Лица солдат оборотились к Никитину, но никто не отозвался, не улыбнулся на слова сержанта, все после вчерашних поминок, видимо, понимали, что между комбатом и командиром взвода не на шутку выросла стена раздора, догадывались, почему не уехал поутру в госпиталь Гранатуров и что за разговор мог быть минуту назад между ними. Таткин, с уныло поникшими усами, потревоженно замерцал в набрякших складках век рыжеватыми глазками, Ушатиков, украдкой кормивший кусочками мяса кошку на коленях, заморгал жалостливо при окрике сержанта и, не сталкивая кошку с колен, обтирая ладони о гимнастерку, привстал растерянно и снова сел, не вполне сообразив, что хотел от него Меженин и зачем стоял в дверях и не входил в столовую лейтенант Никитин.
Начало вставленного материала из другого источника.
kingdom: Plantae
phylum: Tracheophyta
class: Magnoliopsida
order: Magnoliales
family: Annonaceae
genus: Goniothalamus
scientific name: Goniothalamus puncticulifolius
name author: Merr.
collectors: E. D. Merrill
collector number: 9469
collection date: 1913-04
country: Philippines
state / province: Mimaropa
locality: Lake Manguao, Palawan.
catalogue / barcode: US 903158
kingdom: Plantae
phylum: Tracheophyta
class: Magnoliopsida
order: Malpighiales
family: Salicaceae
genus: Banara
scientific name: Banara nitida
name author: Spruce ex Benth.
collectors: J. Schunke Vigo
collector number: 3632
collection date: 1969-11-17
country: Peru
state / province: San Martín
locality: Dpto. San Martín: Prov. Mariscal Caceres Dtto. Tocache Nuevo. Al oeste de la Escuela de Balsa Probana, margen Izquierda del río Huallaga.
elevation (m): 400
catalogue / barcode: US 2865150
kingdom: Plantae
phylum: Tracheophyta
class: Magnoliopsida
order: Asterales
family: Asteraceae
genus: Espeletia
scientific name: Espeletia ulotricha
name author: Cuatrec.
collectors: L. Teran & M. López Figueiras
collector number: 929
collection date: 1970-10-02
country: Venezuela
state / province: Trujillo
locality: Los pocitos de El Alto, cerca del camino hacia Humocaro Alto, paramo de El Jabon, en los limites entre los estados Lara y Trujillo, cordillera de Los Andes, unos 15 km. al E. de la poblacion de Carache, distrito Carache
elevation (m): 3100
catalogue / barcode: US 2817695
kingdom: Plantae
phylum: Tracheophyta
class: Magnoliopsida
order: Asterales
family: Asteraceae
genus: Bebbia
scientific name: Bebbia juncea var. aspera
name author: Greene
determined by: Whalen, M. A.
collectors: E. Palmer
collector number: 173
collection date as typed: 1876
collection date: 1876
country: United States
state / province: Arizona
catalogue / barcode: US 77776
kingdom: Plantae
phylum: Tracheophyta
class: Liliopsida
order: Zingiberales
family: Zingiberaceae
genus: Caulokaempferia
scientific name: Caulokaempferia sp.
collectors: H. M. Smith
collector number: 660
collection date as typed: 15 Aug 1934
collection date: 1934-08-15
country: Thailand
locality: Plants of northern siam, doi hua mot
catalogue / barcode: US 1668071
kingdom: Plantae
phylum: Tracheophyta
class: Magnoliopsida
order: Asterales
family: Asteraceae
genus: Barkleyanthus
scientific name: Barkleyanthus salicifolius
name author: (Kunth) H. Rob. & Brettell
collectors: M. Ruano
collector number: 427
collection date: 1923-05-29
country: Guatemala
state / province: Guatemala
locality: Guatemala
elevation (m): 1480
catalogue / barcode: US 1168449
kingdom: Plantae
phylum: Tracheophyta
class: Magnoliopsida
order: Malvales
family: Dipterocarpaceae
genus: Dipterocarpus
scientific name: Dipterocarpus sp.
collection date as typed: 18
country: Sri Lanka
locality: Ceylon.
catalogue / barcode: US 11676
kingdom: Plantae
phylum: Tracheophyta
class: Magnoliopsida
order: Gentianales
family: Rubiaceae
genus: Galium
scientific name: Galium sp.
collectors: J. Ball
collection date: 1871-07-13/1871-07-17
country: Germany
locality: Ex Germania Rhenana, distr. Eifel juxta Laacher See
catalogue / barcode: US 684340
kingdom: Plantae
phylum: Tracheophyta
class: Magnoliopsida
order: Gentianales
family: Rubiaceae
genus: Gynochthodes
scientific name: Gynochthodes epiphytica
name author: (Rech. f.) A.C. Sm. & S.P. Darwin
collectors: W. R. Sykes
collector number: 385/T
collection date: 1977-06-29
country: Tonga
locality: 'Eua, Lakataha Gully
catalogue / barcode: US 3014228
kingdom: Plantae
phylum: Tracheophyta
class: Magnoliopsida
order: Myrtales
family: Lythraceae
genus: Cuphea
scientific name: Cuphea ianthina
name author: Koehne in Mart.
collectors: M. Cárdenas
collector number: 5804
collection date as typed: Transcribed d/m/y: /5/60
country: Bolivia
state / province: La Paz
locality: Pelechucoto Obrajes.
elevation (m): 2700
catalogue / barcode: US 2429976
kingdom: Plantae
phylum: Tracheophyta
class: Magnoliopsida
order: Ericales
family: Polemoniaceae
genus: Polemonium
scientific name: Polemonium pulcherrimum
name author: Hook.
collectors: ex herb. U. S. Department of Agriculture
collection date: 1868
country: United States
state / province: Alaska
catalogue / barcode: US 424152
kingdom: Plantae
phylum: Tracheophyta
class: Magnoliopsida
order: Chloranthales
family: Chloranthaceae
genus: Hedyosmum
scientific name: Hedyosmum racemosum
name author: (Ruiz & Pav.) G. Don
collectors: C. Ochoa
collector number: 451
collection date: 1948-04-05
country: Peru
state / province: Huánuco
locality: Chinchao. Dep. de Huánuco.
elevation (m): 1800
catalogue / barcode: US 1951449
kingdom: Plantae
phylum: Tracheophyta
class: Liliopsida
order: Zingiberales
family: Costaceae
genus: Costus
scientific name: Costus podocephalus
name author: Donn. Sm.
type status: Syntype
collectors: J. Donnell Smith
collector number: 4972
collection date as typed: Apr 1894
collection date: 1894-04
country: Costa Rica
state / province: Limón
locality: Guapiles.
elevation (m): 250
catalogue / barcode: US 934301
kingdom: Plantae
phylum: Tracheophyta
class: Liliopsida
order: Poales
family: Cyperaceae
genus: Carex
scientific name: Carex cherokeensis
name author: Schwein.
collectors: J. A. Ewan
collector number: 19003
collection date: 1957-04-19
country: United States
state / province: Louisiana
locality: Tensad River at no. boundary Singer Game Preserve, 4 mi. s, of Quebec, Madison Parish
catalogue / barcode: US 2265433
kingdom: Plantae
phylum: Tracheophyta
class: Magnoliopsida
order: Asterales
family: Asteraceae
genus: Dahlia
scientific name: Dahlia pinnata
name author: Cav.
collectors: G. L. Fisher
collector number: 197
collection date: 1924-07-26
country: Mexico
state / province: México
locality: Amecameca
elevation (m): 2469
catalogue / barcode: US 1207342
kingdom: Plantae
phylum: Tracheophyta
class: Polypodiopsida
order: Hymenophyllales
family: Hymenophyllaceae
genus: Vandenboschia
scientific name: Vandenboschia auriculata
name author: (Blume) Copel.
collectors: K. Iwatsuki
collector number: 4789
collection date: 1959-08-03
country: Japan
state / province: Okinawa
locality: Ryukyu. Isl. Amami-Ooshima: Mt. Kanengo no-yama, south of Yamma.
И, сконфузясь, Ушатиков пробормотал:
– Голодная она, навроде как сирота…
– Малой ребятенок ты, – заметил старший сержант Зыкин и отложил ложку. – Голова у тебя – сирота. Ветер в ней гуляет, ровно в пустом сарае. Садитесь, товарищ лейтенант, перекусите малость.
Солдаты молчали, искоса поглядывая на Меженина, он щурился, губы его раздвигала наигранная полуухмылка, чуть приоткрывая прокуренные передние зубы.
– Никак голодать решили, товарищ лейтенант?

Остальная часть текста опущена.